Problem requirements » Line by line, the data below should be set down unchanged, with images excluded.
=== Available data ===
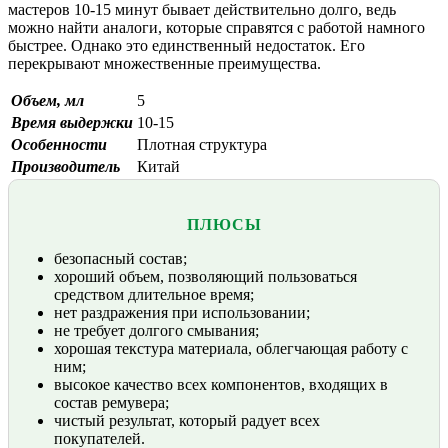
мастеров 10-15 минут бывает действительно долго, ведь
можно найти аналоги, которые справятся с работой намного
быстрее. Однако это единственный недостаток. Его
перекрывают множественные преимущества.
Объем, мл
5
Время выдержки
10-15
Особенности
Плотная структура
Производитель
Китай
ПЛЮСЫ
безопасный состав;
хороший объем, позволяющий пользоваться
средством длительное время;
нет раздражения при использовании;
не требует долгого смывания;
хорошая текстура материала, облегчающая работу с
ним;
высокое качество всех компонентов, входящих в
состав ремувера;
чистый результат, который радует всех
покупателей.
===
Expected answer »
мастеров 10-15 минут бывает действительно долго, ведь
можно найти аналоги, которые справятся с работой намного
быстрее. Однако это единственный недостаток. Его
перекрывают множественные преимущества.
Объем, мл
5
Время выдержки
10-15
Особенности
Плотная структура
Производитель
Китай
ПЛЮСЫ
безопасный состав;
хороший объем, позволяющий пользоваться
средством длительное время;
нет раздражения при использовании;
не требует долгого смывания;
хорошая текстура материала, облегчающая работу с
ним;
высокое качество всех компонентов, входящих в
состав ремувера;
чистый результат, который радует всех
покупателей.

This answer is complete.